Every year, at a jam-packed session of the annual conference of the Association for the Treatment of Sexual Abusers (ATSA), the developers of the Static-99 family of actuarial risk assessment tools roll out yet a new methodology to replace the old.
This year, they announced that they are scrapping two of three sets of "non-routine" comparison norms that they introduced at an ATSA conference just four years ago. Stay tuned, they told their rapt audience, for further instructions on how to choose between the two remaining sets of norms.
To many, this might sound dry and technical. But in the courtroom trenches, sexually violent predator cases often hinge on an evaluator's choice of a comparison group. Should the offender be compared with the full population of convicted sex offenders? Or a subset labeled "high risk/needs" that offended at a rate more than 3.5 times higher than the more representative group (21 percent versus 6 percent after five years)?

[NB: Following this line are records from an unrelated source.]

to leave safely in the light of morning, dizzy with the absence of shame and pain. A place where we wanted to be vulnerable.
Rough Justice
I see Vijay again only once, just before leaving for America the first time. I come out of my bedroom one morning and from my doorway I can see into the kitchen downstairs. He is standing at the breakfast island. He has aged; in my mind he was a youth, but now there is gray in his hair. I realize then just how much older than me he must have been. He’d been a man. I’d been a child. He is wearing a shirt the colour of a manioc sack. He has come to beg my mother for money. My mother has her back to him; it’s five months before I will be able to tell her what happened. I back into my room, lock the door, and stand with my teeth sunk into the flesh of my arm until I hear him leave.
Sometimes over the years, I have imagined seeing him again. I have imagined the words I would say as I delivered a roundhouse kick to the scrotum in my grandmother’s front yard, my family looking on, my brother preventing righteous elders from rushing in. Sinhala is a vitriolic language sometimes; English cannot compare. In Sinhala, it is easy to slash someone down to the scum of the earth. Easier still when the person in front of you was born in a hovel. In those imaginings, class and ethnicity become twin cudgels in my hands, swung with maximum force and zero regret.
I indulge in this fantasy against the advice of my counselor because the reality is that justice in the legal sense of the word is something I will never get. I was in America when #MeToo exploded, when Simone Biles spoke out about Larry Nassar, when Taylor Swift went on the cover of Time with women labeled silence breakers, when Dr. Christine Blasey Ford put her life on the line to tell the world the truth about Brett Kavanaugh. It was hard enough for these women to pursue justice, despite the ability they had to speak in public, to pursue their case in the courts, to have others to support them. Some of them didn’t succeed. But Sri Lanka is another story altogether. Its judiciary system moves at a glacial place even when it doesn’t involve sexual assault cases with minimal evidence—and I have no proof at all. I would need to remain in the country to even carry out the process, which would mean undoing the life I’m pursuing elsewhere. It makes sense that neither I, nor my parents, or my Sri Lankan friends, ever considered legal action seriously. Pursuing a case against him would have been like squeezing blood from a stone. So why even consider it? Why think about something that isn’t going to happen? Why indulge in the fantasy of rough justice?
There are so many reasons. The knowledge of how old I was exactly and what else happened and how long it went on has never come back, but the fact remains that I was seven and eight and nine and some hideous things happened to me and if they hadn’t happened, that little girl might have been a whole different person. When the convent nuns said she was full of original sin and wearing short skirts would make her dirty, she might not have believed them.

To illustrate, whereas only about 3 percent (4 out of 139) of the men over 70 in the combined Static-99R samples reoffended, invoking the high-risk norms would cause a septuagenarian's risk to skyrocket by 400 percent. It's not hard to see why such an inflated estimate might increase the odds of a judge or jury finding a former offender to be dangerous, and recommending indefinite detention.
The first problem with this method is that the basis for choosing a comparison group is very vague, inviting bias on the part of forensic evaluators. Even more essentially, there is not a shred of empirical evidence that choosing the high-risk norms improves decision-making accuracy in sexually violent predator (SVP) cases.
That should come as no surprise. Not one of the six samples that were cobbled together post-hoc to create the high-risk norms included anyone who was civilly committed -- or considered for commitment -- under modern-day SVP laws, which now exist in 20 U.S. states. (Four samples are Canadian, one is Danish, and the only American one is an exceptionally high-risk, archaic and idiosyncratic sample from an infamous psychiatric facility in Bridgewater, Massachusetts.)
A typical psychological test has a published manual that gives instructions on proper use and clearly describes its norms. In contrast, the Static-99, despite its high-stakes deployment, has no published manual. Its users must rely on a website, periodic conferences and training sessions, and word-of-mouth information.